▶ **EXTRACT TO READ**:
--- Start ---
When I mentioned my workflow about printing via a pro lab, I made an assumption that your monitor is calibrated (with a hardware).  That is the first step in colour management.  Without the monitor calibration,  there is no point of soft proofing.

 

A small (well known) tip.  When you soft proof in either CS or Lightroom, just before clicking on the menu (I use shortcut, it is easier) or ticking the box of 'Soft Proof', look away.  Otherwise, you will be horrified by the change.  In reality the change itself is not that huge,  but your eyes and brain are tricked by it.  If you look away, you may notice that the change is subtler than otherwise.  It is inevitable as the colour gamuts of RGB (image file) and CMYK (printer) are different, so you will loose some colours/saturation etc. That is why you need a printer profile. (The printer profile is a translator sitting between two different languages.)  During soft proofing, you work on your image again to make the soft proofed version look as close as to the original version of your image by comparing the two side by side.
--- End ---
▶ **RECORDED DATA**:
--- Start ---
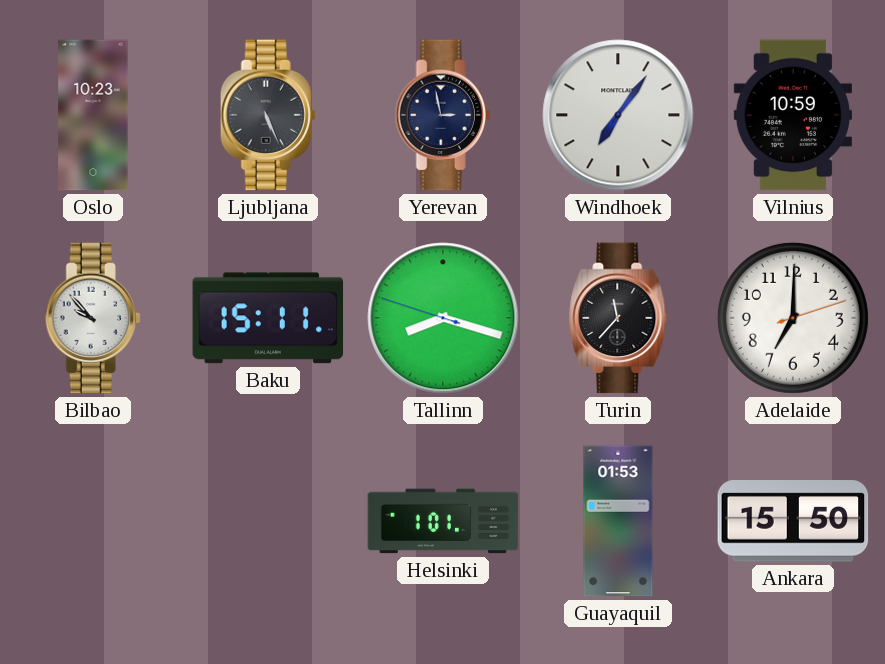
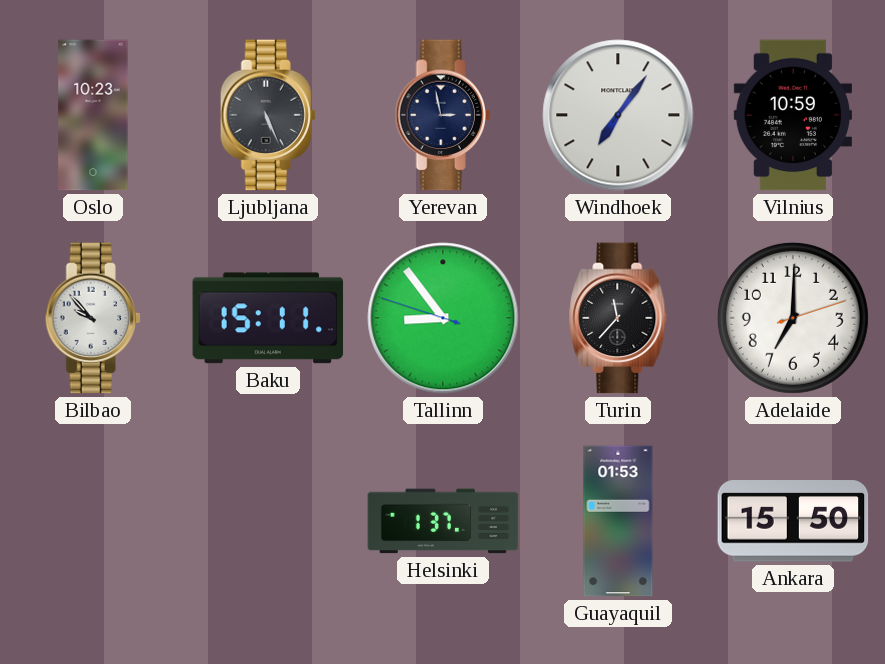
Tallinn: 8:17 -> 8:53
Helsinki: 1:01 -> 1:37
--- End ---
▶ **REQUIREMENT**: Continue the passage on soft proofing for print, picking up right after its final sentence.

▶ **WRITTEN REPLY**:
 

As Bill mentioned, the result of prints will also look different according to which paper you use due to less white in specular highlights area, etc. (matt, lustre, metallic, textured...).  I buy a sample pack of lab's paper stock and decide which paper I am going to use first and talk to the lab for advice and suggestions, which printer profiles, etc.  That decision of what type of paper will also have an implication as to what type of printing method it is going to be (C type or Gliclée, etc).  

 

I am not claiming myself as an expert on colour mangagement, so please correct me if I gave any misinformation.

 

Sung

 

(PS)  Writing is not my forte because English is not my first languague.  I hope it is not badly explained.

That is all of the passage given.